━━━━━ PROVIDED INFORMATION ━━━━━

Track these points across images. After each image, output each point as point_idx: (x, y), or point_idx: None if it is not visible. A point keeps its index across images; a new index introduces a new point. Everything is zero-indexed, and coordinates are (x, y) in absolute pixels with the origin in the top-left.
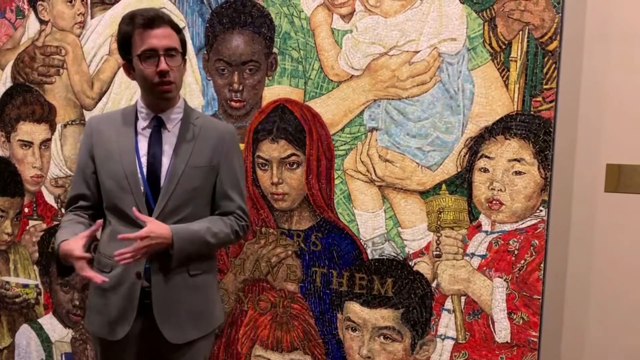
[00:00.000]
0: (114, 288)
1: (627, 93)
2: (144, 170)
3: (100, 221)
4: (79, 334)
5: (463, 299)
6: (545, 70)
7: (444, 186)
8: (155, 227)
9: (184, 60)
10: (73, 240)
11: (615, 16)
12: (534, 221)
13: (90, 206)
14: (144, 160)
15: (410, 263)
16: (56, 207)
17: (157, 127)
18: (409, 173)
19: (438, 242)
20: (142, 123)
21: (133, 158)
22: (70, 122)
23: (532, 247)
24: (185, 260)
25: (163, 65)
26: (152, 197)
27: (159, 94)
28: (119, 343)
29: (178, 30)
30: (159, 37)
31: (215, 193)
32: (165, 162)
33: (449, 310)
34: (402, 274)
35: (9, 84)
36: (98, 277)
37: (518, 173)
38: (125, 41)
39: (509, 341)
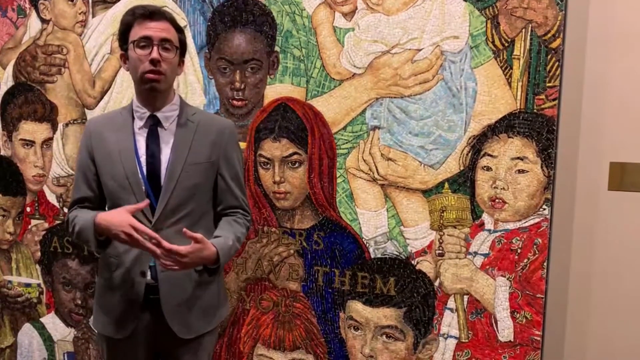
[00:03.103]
0: (118, 286)
1: (630, 91)
2: (144, 169)
3: (147, 200)
4: (81, 333)
5: (466, 297)
6: (548, 68)
7: (446, 185)
8: (198, 250)
9: (182, 61)
10: (115, 212)
11: (619, 14)
12: (537, 220)
13: (94, 207)
14: (143, 159)
15: (412, 262)
16: (58, 207)
17: (154, 125)
18: (412, 172)
19: (440, 241)
20: (138, 123)
21: (133, 158)
22: (72, 122)
23: (535, 246)
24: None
25: (155, 54)
26: (154, 196)
27: (147, 82)
28: (125, 340)
29: (178, 30)
30: (156, 29)
31: (217, 188)
32: (164, 160)
33: (451, 309)
34: (405, 273)
35: (10, 83)
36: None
37: (521, 171)
38: (125, 31)
39: (512, 340)
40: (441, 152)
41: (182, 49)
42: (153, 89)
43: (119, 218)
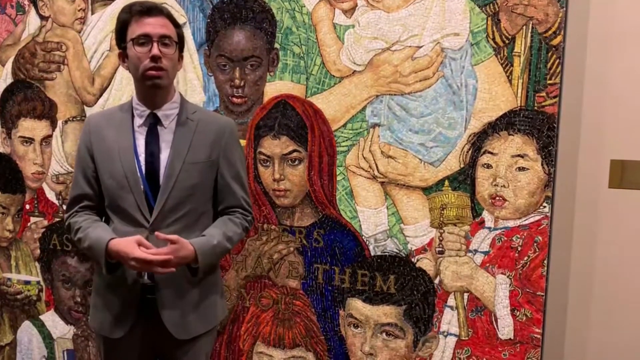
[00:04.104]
0: (115, 286)
1: (631, 88)
2: (143, 169)
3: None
4: (80, 330)
5: (466, 295)
6: (549, 65)
7: (446, 182)
8: (175, 251)
9: (181, 57)
10: (126, 241)
11: (620, 11)
12: (537, 217)
13: (94, 205)
14: (142, 158)
15: (412, 260)
16: (57, 204)
17: (153, 124)
18: (412, 169)
19: (441, 238)
20: (138, 120)
21: (132, 157)
22: (71, 119)
23: (535, 244)
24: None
25: (155, 50)
26: (152, 195)
27: (149, 79)
28: (122, 340)
29: (176, 25)
30: (154, 25)
31: (218, 187)
32: (164, 159)
33: (451, 307)
34: (405, 271)
35: (9, 80)
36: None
37: (521, 169)
38: (122, 28)
39: (512, 338)
40: (441, 149)
41: (181, 43)
42: (155, 86)
43: (125, 250)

━━━━━

== EXERCISE DESCRIPTION ==
With the pictures omitted, the records above are to be repeated exactly.

== TASK RESPONSE ==
Track these points across images. After each image, output each point as point_idx: (x, y), or point_idx: None if it is not visible. A point keeps its index across images; a new index introduces a new point. Everything is zero-indexed, and coordinates are (x, y) in absolute pixels with the origin in the top-left.
[00:00.000]
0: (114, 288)
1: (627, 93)
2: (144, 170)
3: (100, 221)
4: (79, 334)
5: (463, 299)
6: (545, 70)
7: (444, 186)
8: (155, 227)
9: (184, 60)
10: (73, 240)
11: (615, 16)
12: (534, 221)
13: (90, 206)
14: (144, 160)
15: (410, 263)
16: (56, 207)
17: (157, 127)
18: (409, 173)
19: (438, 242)
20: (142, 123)
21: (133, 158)
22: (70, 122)
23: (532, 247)
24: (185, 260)
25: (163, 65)
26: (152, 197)
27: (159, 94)
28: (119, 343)
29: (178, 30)
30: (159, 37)
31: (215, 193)
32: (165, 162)
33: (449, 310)
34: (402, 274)
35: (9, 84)
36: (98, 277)
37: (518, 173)
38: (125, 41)
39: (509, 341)
[00:03.103]
0: (118, 286)
1: (630, 91)
2: (144, 169)
3: (147, 200)
4: (81, 333)
5: (466, 297)
6: (548, 68)
7: (446, 185)
8: (198, 250)
9: (182, 61)
10: (115, 212)
11: (619, 14)
12: (537, 220)
13: (94, 207)
14: (143, 159)
15: (412, 262)
16: (58, 207)
17: (154, 125)
18: (412, 172)
19: (440, 241)
20: (138, 123)
21: (133, 158)
22: (72, 122)
23: (535, 246)
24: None
25: (155, 54)
26: (154, 196)
27: (147, 82)
28: (125, 340)
29: (178, 30)
30: (156, 29)
31: (217, 188)
32: (164, 160)
33: (451, 309)
34: (405, 273)
35: (10, 83)
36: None
37: (521, 171)
38: (125, 31)
39: (512, 340)
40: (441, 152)
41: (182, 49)
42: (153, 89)
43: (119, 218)
[00:04.104]
0: (115, 286)
1: (631, 88)
2: (143, 169)
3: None
4: (80, 330)
5: (466, 295)
6: (549, 65)
7: (446, 182)
8: (175, 251)
9: (181, 57)
10: (126, 241)
11: (620, 11)
12: (537, 217)
13: (94, 205)
14: (142, 158)
15: (412, 260)
16: (57, 204)
17: (153, 124)
18: (412, 169)
19: (441, 238)
20: (138, 120)
21: (132, 157)
22: (71, 119)
23: (535, 244)
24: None
25: (155, 50)
26: (152, 195)
27: (149, 79)
28: (122, 340)
29: (176, 25)
30: (154, 25)
31: (218, 187)
32: (164, 159)
33: (451, 307)
34: (405, 271)
35: (9, 80)
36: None
37: (521, 169)
38: (122, 28)
39: (512, 338)
40: (441, 149)
41: (181, 43)
42: (155, 86)
43: (125, 250)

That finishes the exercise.